* **Selected extract**:
__________________________________________________

RAM is powered on to preserve its contents. A standby or sleep state.

S4

RAM is saved to nonvolatile storage in a hibernation file before powering off. When powered on, the hibernation file is read in to restore the system state. A hibernation state.

S5

“Soft off.” The system is off but some components are powered to allow a full system power-on via some external event, such as Wake-on-LAN, a system management component, or a connected device.

Power state S1 is not typically seen on modern systems, and state S2 is uncommon in general. Most CPUs go to power state S3 when put in “sleep” mode and drop to S4 when hibernating to disk.

The Windows* OS provides a mechanism for applications to subscribe to wakeup events, but that won’t help any ECALLs that are in progress when the power transition occurs (and, by extension, any OCALLs either since they are launched from inside of ECALLs). When the enclave is destroyed, the execution context for the ECALL is destroyed with it, any nested OCALLs and ECALLs are destroyed, and the outer-most ECALL immediately returns with a status of SGX_ERROR_ENCLAVE_LOST.

It is important to note that any OCALLs that are in progress are destroyed without warning, which means any changes they are making in unprotected memory will potentially be incomplete. Since unprotected memory is maintained or restored when resuming from the S3 and S4 power states, it is important that developers use reliable and robust procedures to prevent partial write corruptions. Applications must not end up in an indeterminate or invalid state when power resumes.

General Advice for Managing Power Transitions

Planning for power transitions begins before a sleep or hibernation event occurs. Decide how extensive the enclave recovery needs to be. Should the application be able to pick up exactly where it left off without user intervention? Will it resume interrupted tasks, restart them, or just abort? Will the user interface, if any, reflect the change in state? The answers to these questions will drive the rest of the application design. As a general rule, the more autonomous and seamless the recovery is, the more complex the program logic will need to be.

__________________________________________________

* **Material provided**:

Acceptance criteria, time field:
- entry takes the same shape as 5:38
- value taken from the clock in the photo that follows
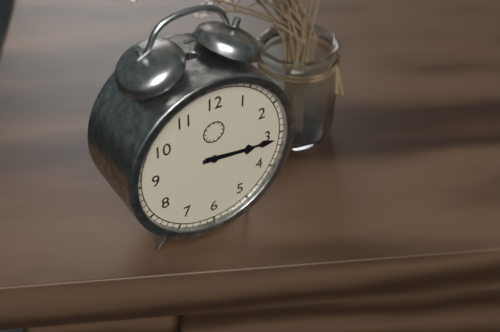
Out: 3:16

__________________________________________________

* **Instructions**:
1: According to the power states text, what status does the outer-most ECALL return when the enclave is destroyed?
2: From the power states text, return the passage that begins at the words "RAM is saved" and ends after "a connected device.".
3: List every power state named in the power states text.

* **Complete answers**:
1: SGX_ERROR_ENCLAVE_LOST

2:
RAM is saved to nonvolatile storage in a hibernation file before powering off. When powered on, the hibernation file is read in to restore the system state. A hibernation state.

S5

“Soft off.” The system is off but some components are powered to allow a full system power-on via some external event, such as Wake-on-LAN, a system management component, or a connected device.

3: S1, S2, S3, S4, S5